Altri concetti in realtà li ritrovo personalmente anche nella Wicca, come ad esempio la nudità rituale, la segretezza come potere (perchè anche se sembra assurdo è ancora cosi, in quanto tradizione misterica...), sul concetto di fate e folletti...

Riguardo al rede wiccan è un discorso davvero complesso, anche se io piu che di moralità parlerei di etica, ma certamente di solito non è contemplata la parte della "minaccia"... Non perchè venga considerato buono o cattivo, ma perchè forse si considera il Divino e in particolare gli Dei cmq con un certo "rispetto", ossia devozione (e qui ci si puo ricondurre secondo me al discorso mano destra-mano sinistra che è stato affrontato ampiamente in altri post, e sicuramente la stregheria, per come la definisci tu, è decisamente di mano sinistra :-)
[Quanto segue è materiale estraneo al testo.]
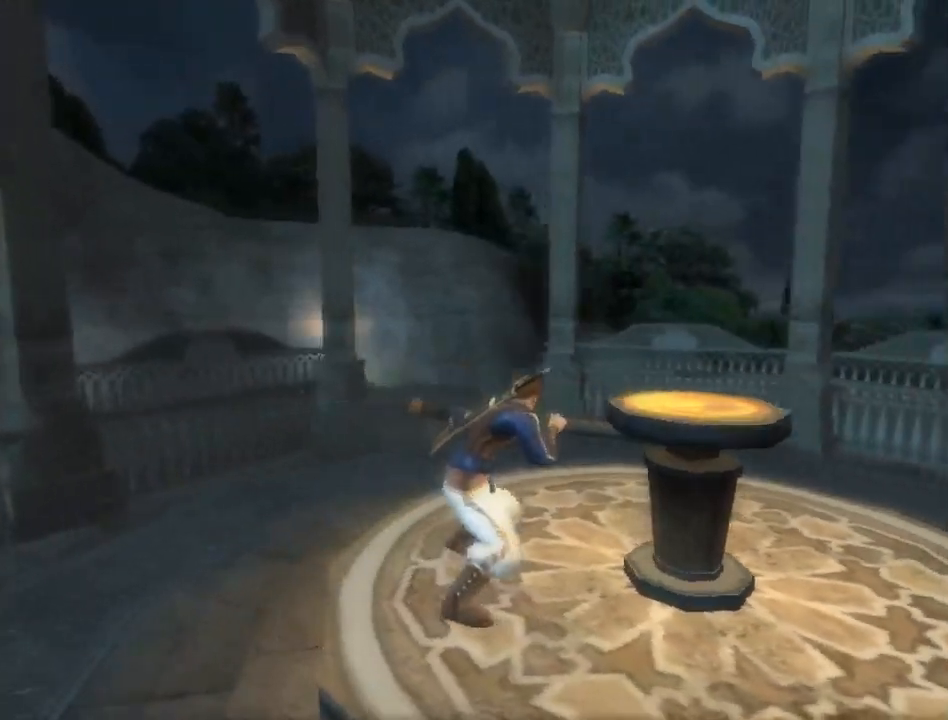
{"buttons": ["R1"], "left_stick": "up", "right_stick": "right", "events": []}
Ah ultimissima cosa... sul sacrificio animale.
E' vero, nella Wicca non viene contemplato ma mi chiedo anche... Quanto questo è secondo voi frutto di etica e quanto è dettato dalla non praticità della cosa? Spiego: molti wiccan riconoscono il potere che ne viene generato, ma nelle nostre moderne abitazioni è davvero difficile uccidere un gallo, spennarlo e pulirlo come agevolmente si faceva 50 anni fa o come fanno in sudamerica.

Ovviamente sono ansiosa di conoscere altro (ovvio quello che si può eh...)

 :lol_2:

"O sweet illusions of song that tempt me everywhere,
In the lonely fields, and the throng of the crowded thoroughfare!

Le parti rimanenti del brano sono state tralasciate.